• EXERCISE BRIEF: Leaving the images aside, transcribe all the data below exactly.

• DATASET EXTRACT:
▬▬▬
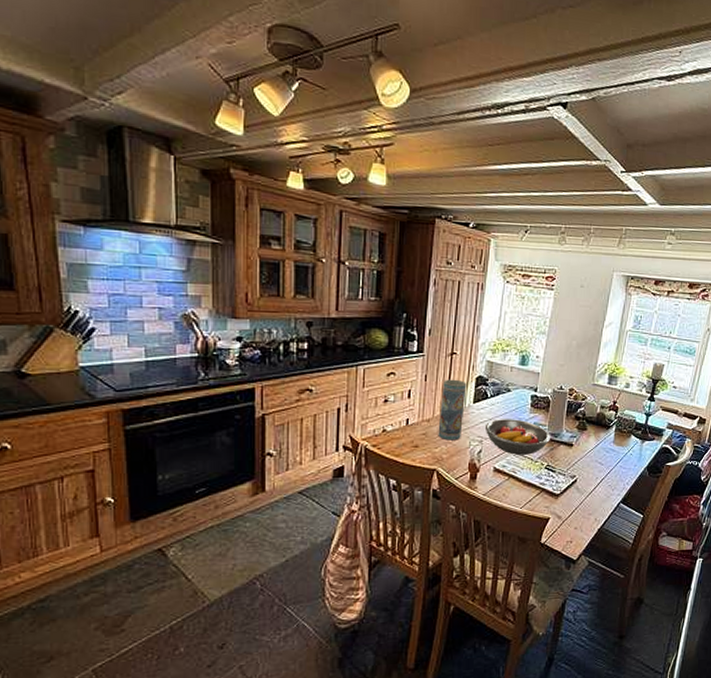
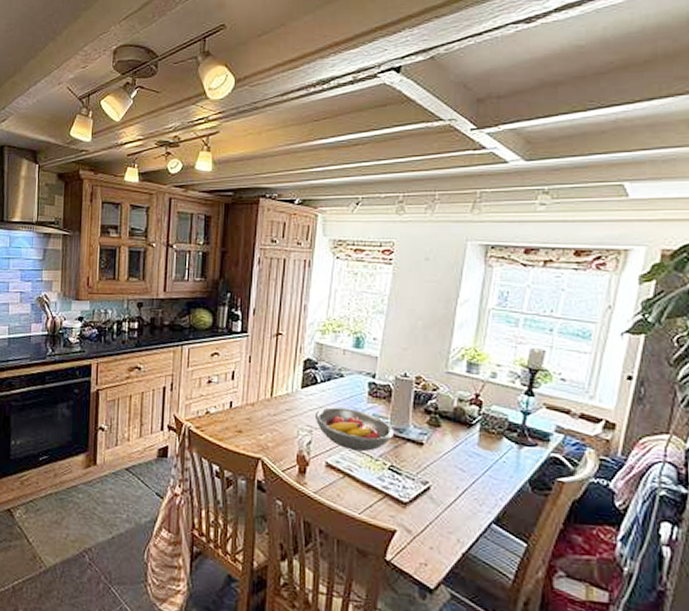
vase: present [438,379,467,441] -> none [263,361,294,428]

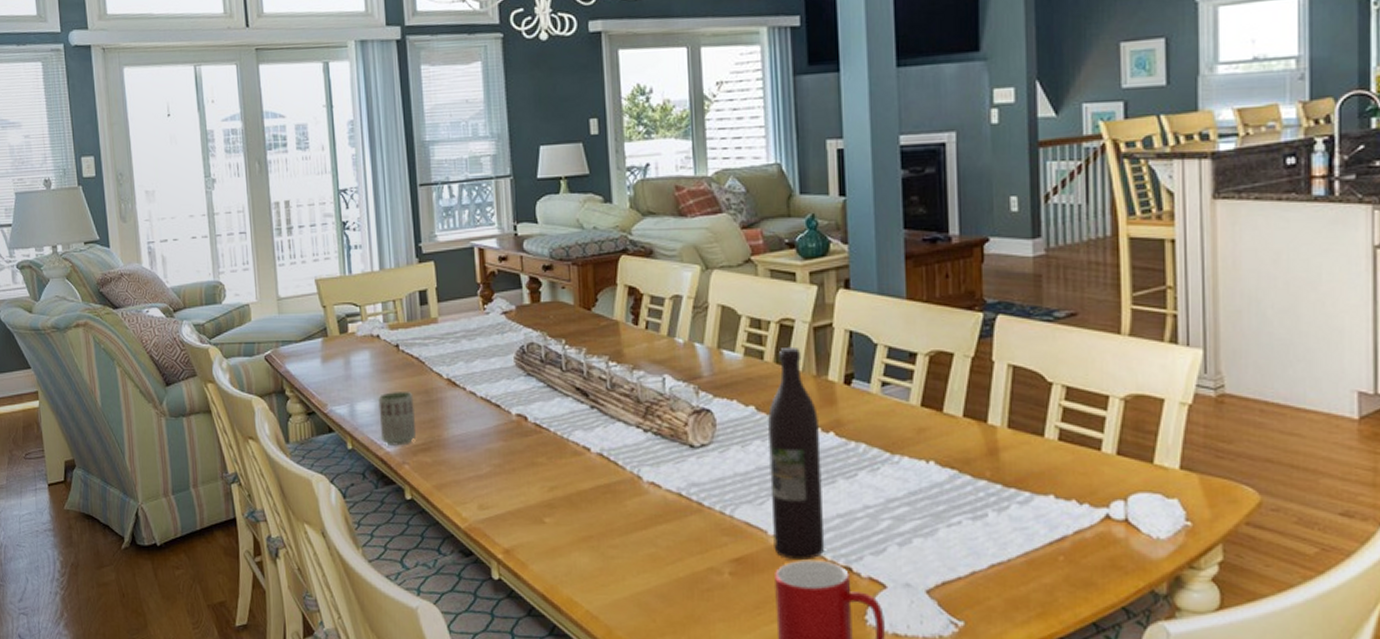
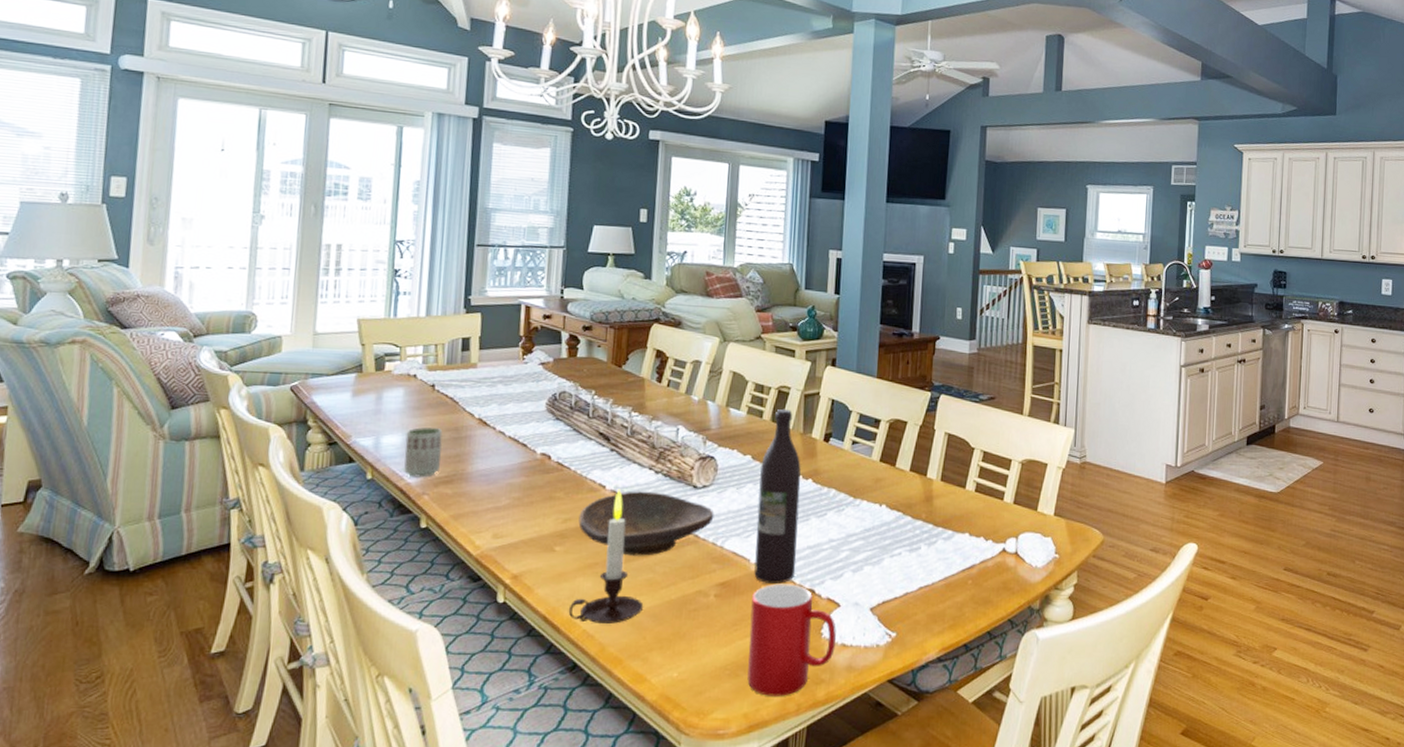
decorative bowl: none [566,453,718,528] -> present [578,491,714,556]
candle: none [567,451,649,604] -> present [568,489,644,624]

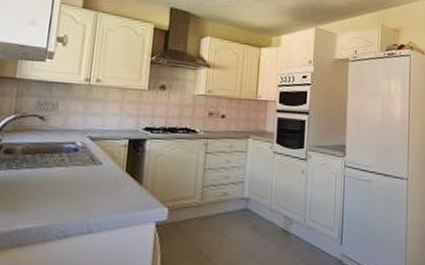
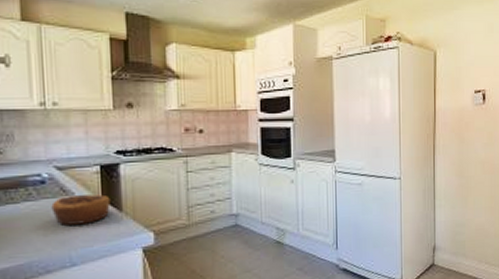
pastry: none [79,164,133,193] -> present [51,194,111,226]

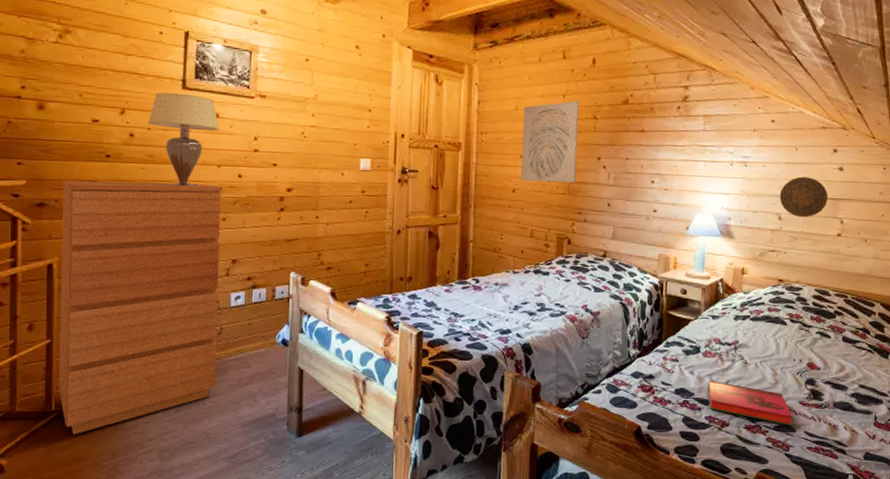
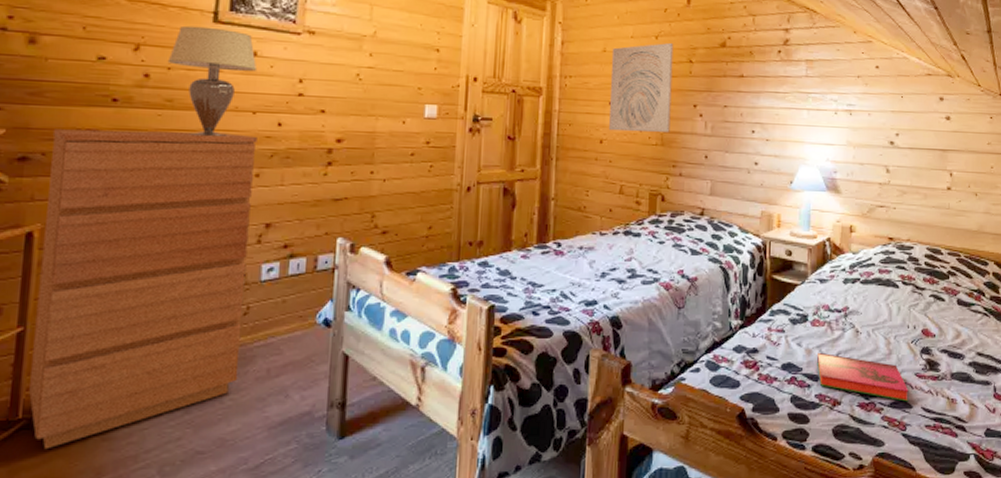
decorative plate: present [779,176,828,218] -> none [886,126,936,171]

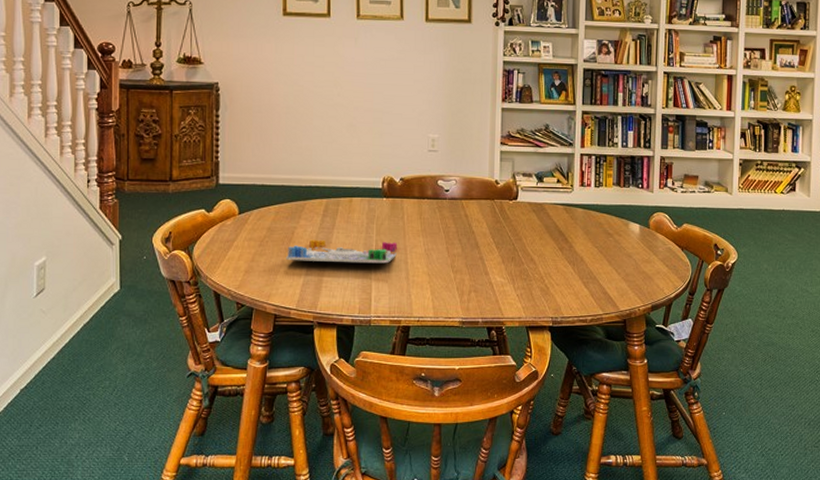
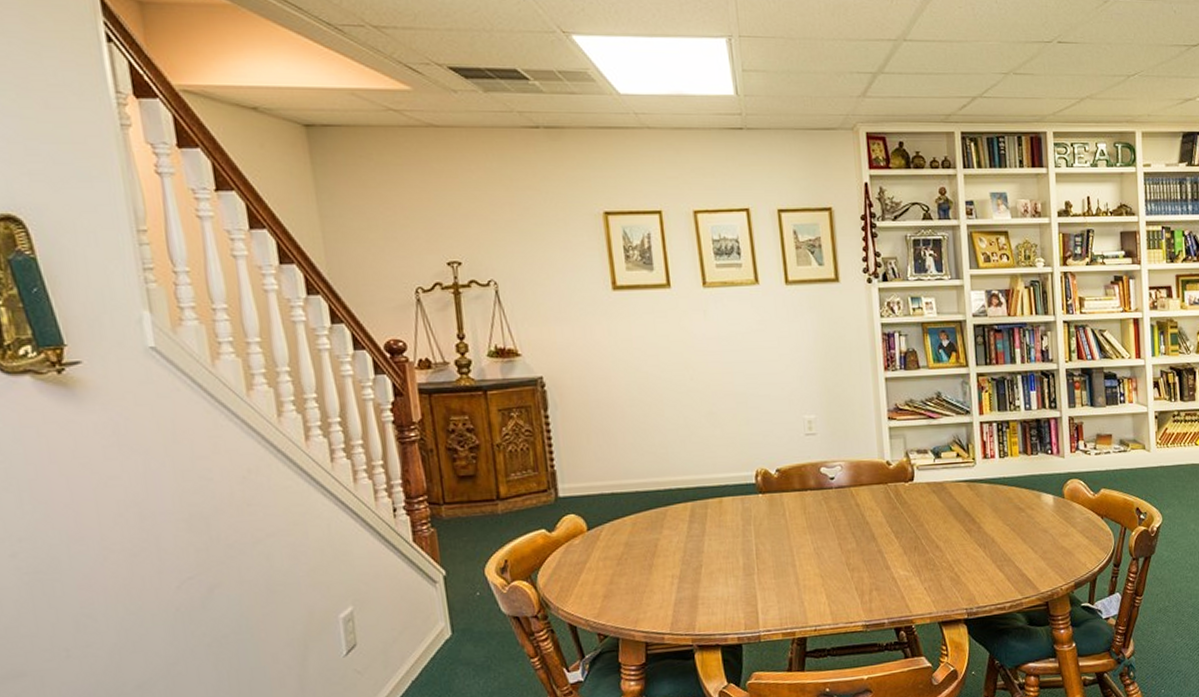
board game: present [285,239,397,264] -> none [650,543,782,579]

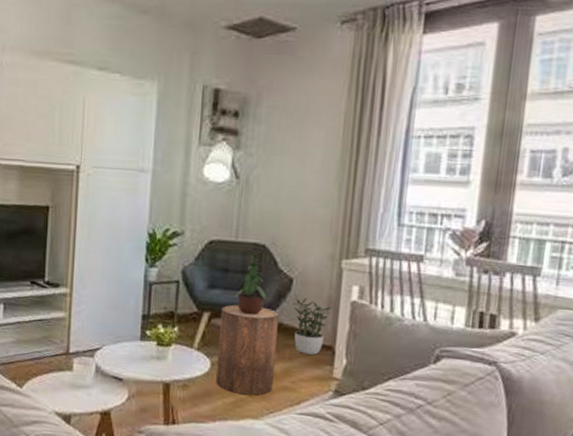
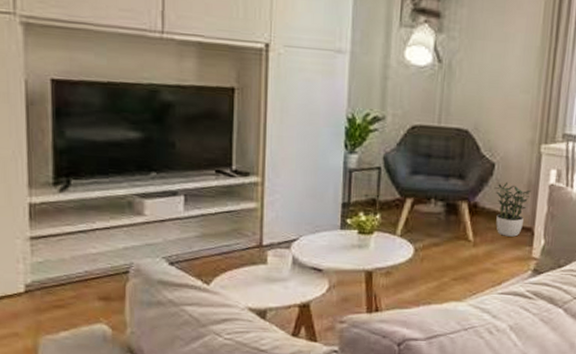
stool: present [216,304,279,395] -> none [419,190,481,279]
potted plant: present [234,255,267,315] -> none [437,140,469,200]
▬▬▬
• RESPONSE:
vase: present [438,379,467,441] -> none [263,361,294,428]

decorative bowl: none [566,453,718,528] -> present [578,491,714,556]
candle: none [567,451,649,604] -> present [568,489,644,624]

pastry: none [79,164,133,193] -> present [51,194,111,226]

decorative plate: present [779,176,828,218] -> none [886,126,936,171]

board game: present [285,239,397,264] -> none [650,543,782,579]

stool: present [216,304,279,395] -> none [419,190,481,279]
potted plant: present [234,255,267,315] -> none [437,140,469,200]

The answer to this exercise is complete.